Organizações brasileiras intensificam a contratação por competências, substituindo os currículos tradicionais por análises objetivas de entregas, vivências práticas e potencial. A lógica desloca foco do diploma para habilidades aplicadas, avaliando como candidatos resolvem desafios reais e se adaptam.

Segundo Joel Dutra, professor da FIA, Fundação Instituto de Administração, esse modelo promove integração cultural, reduz ruídos iniciais e assegura profissionais mais preparados para demandas organizacionais complexas e colaborativas. “A transição responde às transformações digitais, novas carreiras emergentes e maior exigência por diversidade e inclusão dentro das corporações”, justifica.
O docente ainda reforça que grandes empresas estruturam entrevistas por competências, utilizando roteiros, perguntas objetivas e métricas de desempenho para garantir decisões transparentes. “O uso responsável de inteligência artificial complementa a análise humana, eliminando vieses e promovendo alcance mais abrangente no recrutamento”, completa.
De acordo com Dutra, “o objetivo é oferecer uma visão equilibrada, reunindo perspectiva acadêmica crítica e experiências práticas. Esse cenário reforça importância estratégica de alinhar contratações à cultura organizacional, ao desenvolvimento sustentável e às necessidades futuras”.
Habilidade é passageira. Competência gera resultados
“Não contratamos habilidades isoladas, contratamos competências”, afirma Dutra, enfatizando entregas consistentes como medida principal. Ele diferencia as duas definições: “Habilidade é passageira; a competência representa capacidade sustentada de gerar resultados diante de mudanças constantes e complexidade crescente.”
O professor da FIA ainda ressalta que poucas organizações abandonaram exigência de educação formal. “Trata-se de uma referência relevante em diversos segmentos brasileiros contemporâneos”, explica.
Para reduzir vieses, ele recomenda mapear “entregas esperadas” e descrevê-las como competências-chave nos anúncios de vagas corporativas. “Sem esse cuidado, contratar apenas por habilidades torna-se arriscado, especialmente em setores extremamente competitivos e carentes de referências sólidas”, pondera.
“Aprender a aprender é a competência essencial para futuro”, reforça, destacando o papel das universidades no desenvolvimento contínuo.
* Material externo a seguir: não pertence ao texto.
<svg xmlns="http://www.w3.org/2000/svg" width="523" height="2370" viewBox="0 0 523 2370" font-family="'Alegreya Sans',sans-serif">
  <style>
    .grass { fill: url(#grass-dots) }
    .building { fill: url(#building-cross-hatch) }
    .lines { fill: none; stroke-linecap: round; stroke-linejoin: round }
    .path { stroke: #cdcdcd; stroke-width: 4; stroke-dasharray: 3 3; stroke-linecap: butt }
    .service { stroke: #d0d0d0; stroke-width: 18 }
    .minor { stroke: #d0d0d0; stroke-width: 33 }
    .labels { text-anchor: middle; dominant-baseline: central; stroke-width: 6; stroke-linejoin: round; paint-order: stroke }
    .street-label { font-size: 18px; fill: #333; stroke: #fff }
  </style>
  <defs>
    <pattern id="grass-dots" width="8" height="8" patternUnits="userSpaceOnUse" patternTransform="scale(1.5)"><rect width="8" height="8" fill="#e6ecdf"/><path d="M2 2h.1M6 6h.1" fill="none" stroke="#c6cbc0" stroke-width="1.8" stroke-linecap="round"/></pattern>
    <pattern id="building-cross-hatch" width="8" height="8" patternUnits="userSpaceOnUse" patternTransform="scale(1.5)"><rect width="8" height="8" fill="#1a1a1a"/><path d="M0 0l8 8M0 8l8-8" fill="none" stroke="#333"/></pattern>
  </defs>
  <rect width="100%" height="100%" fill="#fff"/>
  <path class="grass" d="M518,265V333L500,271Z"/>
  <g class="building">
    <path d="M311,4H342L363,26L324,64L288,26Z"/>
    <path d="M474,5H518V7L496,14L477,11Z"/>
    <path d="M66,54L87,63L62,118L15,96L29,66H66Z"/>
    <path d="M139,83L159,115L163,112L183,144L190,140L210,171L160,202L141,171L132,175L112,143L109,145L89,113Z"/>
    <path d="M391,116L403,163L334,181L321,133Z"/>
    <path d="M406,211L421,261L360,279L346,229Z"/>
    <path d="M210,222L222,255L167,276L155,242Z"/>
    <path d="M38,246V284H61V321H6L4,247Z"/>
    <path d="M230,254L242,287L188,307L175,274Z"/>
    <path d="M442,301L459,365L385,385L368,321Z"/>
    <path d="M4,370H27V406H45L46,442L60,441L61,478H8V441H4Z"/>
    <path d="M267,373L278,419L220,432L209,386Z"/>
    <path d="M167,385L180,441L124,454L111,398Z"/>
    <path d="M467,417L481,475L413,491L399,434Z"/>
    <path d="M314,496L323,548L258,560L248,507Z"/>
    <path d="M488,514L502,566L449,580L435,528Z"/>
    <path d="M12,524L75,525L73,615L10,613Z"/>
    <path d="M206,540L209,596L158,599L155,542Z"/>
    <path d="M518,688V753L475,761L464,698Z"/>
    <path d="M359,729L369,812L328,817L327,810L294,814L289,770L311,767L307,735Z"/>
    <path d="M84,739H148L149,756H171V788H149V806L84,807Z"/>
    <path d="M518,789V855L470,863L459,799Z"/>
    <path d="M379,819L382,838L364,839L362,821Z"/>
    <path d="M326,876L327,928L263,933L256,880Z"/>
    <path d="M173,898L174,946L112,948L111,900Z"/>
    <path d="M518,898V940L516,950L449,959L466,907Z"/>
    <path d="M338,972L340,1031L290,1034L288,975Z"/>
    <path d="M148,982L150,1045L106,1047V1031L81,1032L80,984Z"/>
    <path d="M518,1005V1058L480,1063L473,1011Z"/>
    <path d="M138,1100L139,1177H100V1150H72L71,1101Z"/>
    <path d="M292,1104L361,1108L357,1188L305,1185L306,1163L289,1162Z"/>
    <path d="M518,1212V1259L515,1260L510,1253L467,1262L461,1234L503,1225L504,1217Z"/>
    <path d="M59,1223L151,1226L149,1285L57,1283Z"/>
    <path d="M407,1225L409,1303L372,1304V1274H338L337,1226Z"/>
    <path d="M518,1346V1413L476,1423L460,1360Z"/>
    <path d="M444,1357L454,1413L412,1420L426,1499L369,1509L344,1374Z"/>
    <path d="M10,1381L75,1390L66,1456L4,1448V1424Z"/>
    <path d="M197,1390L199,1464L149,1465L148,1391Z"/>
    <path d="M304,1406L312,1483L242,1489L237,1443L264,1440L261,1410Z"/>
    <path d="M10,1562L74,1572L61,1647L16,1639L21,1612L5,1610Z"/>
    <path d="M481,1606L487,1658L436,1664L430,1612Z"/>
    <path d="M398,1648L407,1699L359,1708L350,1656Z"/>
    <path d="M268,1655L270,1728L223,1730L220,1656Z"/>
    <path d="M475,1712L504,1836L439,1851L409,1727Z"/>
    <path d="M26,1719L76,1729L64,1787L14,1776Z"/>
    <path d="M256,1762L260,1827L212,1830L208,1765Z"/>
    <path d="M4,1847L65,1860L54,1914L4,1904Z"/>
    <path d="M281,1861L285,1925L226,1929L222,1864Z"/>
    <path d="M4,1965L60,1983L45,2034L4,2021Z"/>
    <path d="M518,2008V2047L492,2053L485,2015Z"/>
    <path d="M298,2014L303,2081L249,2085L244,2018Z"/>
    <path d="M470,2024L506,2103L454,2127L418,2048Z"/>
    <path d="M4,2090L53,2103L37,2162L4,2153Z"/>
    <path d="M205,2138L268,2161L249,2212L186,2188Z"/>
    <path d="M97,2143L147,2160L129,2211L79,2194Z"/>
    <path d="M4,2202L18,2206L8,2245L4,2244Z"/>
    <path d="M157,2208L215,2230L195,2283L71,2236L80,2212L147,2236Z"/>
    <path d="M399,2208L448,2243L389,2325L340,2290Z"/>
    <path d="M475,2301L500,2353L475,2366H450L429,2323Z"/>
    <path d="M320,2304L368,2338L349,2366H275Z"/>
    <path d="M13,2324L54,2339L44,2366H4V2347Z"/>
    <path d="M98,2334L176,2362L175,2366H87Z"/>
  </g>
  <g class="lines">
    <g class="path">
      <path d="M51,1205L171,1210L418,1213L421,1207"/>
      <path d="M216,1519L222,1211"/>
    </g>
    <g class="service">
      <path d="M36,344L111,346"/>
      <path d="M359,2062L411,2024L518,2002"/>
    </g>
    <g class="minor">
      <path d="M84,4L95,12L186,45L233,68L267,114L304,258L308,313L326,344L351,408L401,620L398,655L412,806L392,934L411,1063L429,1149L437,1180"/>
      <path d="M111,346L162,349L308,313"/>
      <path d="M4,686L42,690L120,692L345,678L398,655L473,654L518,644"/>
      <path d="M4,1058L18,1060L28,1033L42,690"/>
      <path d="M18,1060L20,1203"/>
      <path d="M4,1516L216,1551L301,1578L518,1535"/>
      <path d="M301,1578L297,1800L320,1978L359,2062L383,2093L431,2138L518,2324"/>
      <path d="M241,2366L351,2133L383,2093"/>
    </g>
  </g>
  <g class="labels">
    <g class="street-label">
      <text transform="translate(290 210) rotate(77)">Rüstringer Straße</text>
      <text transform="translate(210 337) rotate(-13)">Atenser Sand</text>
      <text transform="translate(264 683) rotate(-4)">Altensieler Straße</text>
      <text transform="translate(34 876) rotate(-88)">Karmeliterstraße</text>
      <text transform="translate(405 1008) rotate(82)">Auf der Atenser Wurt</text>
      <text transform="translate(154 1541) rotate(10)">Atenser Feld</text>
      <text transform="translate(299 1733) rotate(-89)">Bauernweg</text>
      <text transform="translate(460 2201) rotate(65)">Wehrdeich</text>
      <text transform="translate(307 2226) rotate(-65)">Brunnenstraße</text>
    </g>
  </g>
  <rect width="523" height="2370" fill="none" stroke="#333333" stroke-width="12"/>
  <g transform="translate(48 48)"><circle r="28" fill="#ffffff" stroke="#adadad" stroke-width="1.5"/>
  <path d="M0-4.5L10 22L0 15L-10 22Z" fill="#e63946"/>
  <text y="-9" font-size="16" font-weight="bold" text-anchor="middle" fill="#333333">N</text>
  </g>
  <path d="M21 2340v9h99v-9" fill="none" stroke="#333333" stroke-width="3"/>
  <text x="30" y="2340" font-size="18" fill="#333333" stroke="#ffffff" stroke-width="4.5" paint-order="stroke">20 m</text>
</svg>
Dutra pondera que a educação formal historicamente promoveu inclusão social, mas ainda carece de avanços consistentes para alterar as desigualdades brasileiras. “A recomendação final é clara: manter competências como norte metodológico, evitando modismos e construindo consistência nos processos de seleção”, indica.
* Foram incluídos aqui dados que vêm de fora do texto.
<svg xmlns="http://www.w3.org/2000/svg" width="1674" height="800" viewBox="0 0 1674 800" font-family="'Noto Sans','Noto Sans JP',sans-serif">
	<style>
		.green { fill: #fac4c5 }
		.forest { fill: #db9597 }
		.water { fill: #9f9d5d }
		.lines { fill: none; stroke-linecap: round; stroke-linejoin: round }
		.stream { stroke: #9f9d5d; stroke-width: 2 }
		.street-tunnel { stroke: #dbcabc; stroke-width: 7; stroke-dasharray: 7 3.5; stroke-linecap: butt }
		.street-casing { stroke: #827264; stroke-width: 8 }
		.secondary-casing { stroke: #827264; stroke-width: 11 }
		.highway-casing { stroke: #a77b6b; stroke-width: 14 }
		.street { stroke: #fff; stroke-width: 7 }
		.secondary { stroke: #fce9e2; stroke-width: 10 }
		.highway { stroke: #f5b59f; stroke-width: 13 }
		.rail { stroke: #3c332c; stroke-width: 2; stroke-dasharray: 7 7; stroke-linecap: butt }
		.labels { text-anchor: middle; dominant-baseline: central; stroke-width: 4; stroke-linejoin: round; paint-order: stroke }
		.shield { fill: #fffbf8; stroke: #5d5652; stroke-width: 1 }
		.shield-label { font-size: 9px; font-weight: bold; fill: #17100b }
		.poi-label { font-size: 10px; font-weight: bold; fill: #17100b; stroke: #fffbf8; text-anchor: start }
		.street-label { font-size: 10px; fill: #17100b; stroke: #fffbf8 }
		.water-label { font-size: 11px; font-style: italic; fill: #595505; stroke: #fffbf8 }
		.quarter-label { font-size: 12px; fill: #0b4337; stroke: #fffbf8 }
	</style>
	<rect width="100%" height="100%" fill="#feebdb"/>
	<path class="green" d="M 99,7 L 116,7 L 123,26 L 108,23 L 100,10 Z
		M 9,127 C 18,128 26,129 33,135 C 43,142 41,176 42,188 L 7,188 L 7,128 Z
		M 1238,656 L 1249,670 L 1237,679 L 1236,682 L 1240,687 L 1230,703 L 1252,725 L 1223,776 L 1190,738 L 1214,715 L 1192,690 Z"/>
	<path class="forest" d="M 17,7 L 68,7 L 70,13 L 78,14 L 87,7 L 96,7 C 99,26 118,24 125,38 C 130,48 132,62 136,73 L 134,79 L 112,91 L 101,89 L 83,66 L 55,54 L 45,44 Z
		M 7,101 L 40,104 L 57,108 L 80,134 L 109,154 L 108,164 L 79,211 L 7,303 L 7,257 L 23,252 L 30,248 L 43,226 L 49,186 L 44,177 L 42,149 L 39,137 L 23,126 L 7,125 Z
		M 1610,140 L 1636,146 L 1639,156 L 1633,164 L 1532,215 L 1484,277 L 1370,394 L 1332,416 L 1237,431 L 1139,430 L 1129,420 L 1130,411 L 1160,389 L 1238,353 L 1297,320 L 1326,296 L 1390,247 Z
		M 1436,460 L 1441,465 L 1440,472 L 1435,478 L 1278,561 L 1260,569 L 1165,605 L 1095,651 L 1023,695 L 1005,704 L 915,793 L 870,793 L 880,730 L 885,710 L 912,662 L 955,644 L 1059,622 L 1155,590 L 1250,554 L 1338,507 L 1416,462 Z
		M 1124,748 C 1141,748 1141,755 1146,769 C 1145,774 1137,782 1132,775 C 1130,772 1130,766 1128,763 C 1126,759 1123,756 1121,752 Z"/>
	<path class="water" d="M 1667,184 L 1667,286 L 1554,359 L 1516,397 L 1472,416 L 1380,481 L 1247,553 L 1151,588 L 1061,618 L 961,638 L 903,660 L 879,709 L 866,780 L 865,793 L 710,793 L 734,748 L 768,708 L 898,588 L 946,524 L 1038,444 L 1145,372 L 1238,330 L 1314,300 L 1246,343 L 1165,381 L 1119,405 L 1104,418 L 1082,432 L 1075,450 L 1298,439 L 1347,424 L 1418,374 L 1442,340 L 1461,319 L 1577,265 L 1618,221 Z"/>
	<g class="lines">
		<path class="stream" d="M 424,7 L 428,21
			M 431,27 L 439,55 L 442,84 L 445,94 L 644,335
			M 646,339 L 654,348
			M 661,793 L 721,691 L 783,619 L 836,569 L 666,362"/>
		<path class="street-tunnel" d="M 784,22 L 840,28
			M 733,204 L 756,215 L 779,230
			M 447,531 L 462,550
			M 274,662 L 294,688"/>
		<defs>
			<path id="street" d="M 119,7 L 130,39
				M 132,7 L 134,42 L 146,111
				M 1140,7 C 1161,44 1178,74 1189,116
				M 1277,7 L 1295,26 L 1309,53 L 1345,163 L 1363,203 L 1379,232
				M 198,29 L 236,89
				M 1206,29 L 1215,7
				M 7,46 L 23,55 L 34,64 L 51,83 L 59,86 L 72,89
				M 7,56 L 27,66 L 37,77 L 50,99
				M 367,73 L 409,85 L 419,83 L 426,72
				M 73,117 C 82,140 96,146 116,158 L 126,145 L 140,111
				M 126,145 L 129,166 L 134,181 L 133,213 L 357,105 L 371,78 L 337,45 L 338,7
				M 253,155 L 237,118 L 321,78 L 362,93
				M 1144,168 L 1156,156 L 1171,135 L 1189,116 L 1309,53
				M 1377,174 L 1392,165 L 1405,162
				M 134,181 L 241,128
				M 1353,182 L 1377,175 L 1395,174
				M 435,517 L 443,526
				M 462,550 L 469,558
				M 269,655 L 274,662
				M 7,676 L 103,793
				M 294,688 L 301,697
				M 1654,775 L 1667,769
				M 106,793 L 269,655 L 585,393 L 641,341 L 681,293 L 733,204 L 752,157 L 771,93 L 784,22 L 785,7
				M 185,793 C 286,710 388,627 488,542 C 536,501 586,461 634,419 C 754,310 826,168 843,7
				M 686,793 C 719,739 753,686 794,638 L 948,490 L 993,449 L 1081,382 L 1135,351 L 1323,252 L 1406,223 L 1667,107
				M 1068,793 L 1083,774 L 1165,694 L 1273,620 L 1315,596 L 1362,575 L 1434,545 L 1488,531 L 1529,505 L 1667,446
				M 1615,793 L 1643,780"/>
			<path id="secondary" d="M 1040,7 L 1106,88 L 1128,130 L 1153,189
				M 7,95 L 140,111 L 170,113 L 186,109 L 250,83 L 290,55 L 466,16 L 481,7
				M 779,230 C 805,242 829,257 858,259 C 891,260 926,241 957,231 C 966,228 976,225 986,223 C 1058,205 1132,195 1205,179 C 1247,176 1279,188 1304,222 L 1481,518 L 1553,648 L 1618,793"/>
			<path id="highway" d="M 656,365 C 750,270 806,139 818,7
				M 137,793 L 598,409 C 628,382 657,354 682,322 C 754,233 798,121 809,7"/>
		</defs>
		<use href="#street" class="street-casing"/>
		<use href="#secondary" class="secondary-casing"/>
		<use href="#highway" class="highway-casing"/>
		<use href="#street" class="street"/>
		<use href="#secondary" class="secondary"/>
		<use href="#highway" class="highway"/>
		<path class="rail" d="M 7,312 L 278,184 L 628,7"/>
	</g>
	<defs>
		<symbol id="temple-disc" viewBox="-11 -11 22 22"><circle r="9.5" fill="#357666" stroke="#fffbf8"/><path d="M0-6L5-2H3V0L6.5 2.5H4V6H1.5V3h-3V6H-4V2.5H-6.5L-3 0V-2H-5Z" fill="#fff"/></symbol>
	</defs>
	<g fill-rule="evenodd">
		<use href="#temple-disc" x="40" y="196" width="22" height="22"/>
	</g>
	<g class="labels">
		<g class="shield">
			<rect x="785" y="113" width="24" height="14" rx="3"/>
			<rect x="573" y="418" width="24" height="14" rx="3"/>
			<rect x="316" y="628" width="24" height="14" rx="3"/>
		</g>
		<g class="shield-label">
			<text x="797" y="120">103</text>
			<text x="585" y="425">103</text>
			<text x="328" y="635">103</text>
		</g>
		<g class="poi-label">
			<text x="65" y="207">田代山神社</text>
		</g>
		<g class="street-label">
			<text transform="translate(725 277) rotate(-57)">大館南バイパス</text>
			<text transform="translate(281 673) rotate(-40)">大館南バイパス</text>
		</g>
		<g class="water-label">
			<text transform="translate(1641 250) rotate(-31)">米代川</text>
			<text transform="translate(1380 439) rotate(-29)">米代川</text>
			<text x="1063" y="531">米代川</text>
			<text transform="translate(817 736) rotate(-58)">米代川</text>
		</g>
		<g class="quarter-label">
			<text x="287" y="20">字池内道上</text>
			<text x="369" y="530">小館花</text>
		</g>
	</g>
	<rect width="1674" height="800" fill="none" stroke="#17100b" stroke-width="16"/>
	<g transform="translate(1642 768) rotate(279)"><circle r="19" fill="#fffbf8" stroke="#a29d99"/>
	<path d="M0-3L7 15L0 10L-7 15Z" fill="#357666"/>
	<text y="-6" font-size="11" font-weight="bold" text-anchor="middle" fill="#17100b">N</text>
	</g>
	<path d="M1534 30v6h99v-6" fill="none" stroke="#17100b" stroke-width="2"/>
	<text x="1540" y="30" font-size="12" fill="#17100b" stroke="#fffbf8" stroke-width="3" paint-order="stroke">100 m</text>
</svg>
Dessa forma, na opinião do docente, empresas e candidatos têm mais objetividade, clareza e previsibilidade, fortalecendo vínculos desde a contratação até a integração.
Práticas da Accenture com entrevistas por competências

Na Accenture, “a entrevista por competências avalia como os candidatos aplicam habilidades em situações concretas”, relata Juliana Souza, líder de recrutamento para o Brasil.
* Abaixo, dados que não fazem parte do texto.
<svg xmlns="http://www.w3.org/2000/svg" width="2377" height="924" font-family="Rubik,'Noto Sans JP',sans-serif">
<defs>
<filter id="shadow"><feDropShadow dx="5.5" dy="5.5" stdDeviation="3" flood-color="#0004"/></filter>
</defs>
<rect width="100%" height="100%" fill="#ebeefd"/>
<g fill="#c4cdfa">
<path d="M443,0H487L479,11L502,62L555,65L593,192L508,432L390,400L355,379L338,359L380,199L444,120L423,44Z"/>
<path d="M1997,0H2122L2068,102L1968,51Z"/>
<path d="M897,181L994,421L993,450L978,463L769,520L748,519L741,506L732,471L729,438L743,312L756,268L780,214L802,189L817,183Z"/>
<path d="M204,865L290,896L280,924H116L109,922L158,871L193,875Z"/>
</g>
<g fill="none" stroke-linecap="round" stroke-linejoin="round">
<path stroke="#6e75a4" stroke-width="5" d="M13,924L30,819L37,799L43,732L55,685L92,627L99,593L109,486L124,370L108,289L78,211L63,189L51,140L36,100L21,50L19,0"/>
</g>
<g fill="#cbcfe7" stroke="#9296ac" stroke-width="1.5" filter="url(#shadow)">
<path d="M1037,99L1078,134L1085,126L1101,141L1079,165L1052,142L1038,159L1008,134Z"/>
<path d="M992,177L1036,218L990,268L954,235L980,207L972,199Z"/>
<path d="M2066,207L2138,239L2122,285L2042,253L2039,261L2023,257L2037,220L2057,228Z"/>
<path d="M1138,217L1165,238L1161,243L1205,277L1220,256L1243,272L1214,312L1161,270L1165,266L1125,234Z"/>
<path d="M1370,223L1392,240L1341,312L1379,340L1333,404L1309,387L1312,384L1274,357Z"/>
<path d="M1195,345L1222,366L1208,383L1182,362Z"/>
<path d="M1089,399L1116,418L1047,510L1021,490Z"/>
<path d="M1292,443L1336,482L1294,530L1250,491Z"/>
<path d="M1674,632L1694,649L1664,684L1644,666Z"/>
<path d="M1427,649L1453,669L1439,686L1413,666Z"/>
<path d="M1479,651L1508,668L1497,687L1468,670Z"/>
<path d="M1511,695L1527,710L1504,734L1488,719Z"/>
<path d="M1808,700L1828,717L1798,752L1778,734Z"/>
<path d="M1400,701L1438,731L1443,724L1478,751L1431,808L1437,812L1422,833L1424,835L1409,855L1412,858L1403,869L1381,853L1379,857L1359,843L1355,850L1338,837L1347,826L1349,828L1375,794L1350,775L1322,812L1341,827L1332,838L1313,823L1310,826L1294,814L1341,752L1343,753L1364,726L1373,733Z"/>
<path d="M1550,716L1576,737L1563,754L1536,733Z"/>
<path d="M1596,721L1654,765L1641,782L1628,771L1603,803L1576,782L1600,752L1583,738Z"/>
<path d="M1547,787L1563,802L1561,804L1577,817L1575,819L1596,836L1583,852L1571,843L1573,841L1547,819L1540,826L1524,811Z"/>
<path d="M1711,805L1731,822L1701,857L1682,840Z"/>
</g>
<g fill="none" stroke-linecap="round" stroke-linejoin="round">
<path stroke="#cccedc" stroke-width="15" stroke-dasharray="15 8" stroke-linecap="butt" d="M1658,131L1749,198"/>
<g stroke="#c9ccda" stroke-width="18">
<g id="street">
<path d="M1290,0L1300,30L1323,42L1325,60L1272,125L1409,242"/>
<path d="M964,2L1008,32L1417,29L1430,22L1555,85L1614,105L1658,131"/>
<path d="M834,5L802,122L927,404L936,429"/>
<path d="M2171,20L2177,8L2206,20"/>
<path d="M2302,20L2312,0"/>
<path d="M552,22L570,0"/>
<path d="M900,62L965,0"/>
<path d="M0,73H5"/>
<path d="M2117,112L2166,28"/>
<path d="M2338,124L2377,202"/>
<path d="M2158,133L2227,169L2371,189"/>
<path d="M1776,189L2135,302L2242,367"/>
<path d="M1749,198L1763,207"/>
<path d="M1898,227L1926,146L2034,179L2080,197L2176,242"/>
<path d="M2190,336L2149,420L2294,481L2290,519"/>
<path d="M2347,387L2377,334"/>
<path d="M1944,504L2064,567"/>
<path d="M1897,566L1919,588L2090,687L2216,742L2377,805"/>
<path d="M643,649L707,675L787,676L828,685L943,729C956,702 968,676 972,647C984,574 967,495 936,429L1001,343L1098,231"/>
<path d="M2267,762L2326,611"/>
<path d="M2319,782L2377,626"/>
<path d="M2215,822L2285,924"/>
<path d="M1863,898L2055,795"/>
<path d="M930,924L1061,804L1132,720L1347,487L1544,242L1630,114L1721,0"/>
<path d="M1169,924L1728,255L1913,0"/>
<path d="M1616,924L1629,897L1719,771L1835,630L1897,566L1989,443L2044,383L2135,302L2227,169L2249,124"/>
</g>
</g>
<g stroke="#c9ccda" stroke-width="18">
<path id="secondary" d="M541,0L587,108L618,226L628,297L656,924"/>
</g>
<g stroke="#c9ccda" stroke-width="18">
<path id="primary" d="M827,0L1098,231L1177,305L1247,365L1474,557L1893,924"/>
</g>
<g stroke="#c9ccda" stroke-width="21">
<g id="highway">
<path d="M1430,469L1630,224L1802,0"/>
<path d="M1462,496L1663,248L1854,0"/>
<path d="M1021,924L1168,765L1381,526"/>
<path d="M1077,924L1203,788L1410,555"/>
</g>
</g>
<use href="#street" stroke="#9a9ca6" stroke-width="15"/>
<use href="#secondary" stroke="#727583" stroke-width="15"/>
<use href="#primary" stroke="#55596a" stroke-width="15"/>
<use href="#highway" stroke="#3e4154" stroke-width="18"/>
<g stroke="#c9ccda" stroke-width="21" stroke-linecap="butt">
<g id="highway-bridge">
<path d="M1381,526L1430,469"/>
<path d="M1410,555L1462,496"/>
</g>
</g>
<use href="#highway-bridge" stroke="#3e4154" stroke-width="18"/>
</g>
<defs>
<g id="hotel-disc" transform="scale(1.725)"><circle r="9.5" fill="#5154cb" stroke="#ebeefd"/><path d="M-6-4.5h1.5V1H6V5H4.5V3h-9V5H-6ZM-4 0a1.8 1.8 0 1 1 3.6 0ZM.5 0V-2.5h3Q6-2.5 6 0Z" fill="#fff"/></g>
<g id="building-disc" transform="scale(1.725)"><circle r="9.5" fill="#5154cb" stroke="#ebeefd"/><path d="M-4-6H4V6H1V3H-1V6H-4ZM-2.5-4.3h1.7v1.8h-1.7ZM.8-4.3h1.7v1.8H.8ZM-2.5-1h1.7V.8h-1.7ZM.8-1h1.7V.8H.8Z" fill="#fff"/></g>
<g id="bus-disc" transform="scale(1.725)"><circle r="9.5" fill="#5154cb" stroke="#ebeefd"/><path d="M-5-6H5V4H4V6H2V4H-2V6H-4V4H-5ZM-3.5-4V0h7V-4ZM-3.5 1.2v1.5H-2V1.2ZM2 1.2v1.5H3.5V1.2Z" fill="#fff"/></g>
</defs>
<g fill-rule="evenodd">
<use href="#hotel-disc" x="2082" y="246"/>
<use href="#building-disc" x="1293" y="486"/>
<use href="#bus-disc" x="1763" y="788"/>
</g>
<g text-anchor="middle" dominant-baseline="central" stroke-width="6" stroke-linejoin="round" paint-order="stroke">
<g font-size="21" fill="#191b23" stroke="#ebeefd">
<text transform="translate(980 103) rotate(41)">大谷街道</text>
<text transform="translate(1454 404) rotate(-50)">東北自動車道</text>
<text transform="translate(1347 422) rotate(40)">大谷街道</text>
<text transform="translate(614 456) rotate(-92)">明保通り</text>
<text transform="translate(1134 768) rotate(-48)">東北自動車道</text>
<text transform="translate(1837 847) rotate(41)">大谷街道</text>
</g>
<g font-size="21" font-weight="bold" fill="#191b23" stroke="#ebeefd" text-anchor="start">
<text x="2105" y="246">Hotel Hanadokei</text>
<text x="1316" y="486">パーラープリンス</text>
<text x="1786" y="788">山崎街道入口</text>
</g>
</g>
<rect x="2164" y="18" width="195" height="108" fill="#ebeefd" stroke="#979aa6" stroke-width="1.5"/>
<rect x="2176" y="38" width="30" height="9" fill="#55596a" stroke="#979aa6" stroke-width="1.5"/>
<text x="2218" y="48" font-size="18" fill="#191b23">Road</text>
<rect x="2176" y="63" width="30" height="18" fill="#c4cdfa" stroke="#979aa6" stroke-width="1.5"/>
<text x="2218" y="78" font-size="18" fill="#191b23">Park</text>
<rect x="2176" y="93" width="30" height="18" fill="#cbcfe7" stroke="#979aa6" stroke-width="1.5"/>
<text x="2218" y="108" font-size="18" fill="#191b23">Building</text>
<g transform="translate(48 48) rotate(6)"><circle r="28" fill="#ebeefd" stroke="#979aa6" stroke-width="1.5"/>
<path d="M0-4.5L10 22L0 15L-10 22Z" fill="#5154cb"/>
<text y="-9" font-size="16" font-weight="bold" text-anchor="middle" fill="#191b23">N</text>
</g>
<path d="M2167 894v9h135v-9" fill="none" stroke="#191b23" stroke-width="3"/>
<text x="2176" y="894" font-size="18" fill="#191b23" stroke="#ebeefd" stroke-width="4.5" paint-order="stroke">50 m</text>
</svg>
A multinacional de consultoria estruturou perguntas específicas e mapeou comportamentos esperados para cada cargo, alinhando recrutamento e seleção a diferentes áreas. Juliana explica que a inteligência artificial auxilia na triagem, garantindo justiça e abrangência na análise de perfis diversificados.
Juliana detalha que o método iniciou com cargos executivos e expandiu para posições técnicas, trazendo assertividade e melhor integração dos profissionais. “A aderência cultural aumentou e o turnover diminuiu, reforçando nossos valores organizacionais”, explica a líder de recrutamento sobre os ganhos percebidos.
Ela também ressalta que, ao contrário do esperado, não houve resistência interna. “Entrevistas estruturadas reduziram subjetividades e aumentaram a confiança dos gestores”, garante.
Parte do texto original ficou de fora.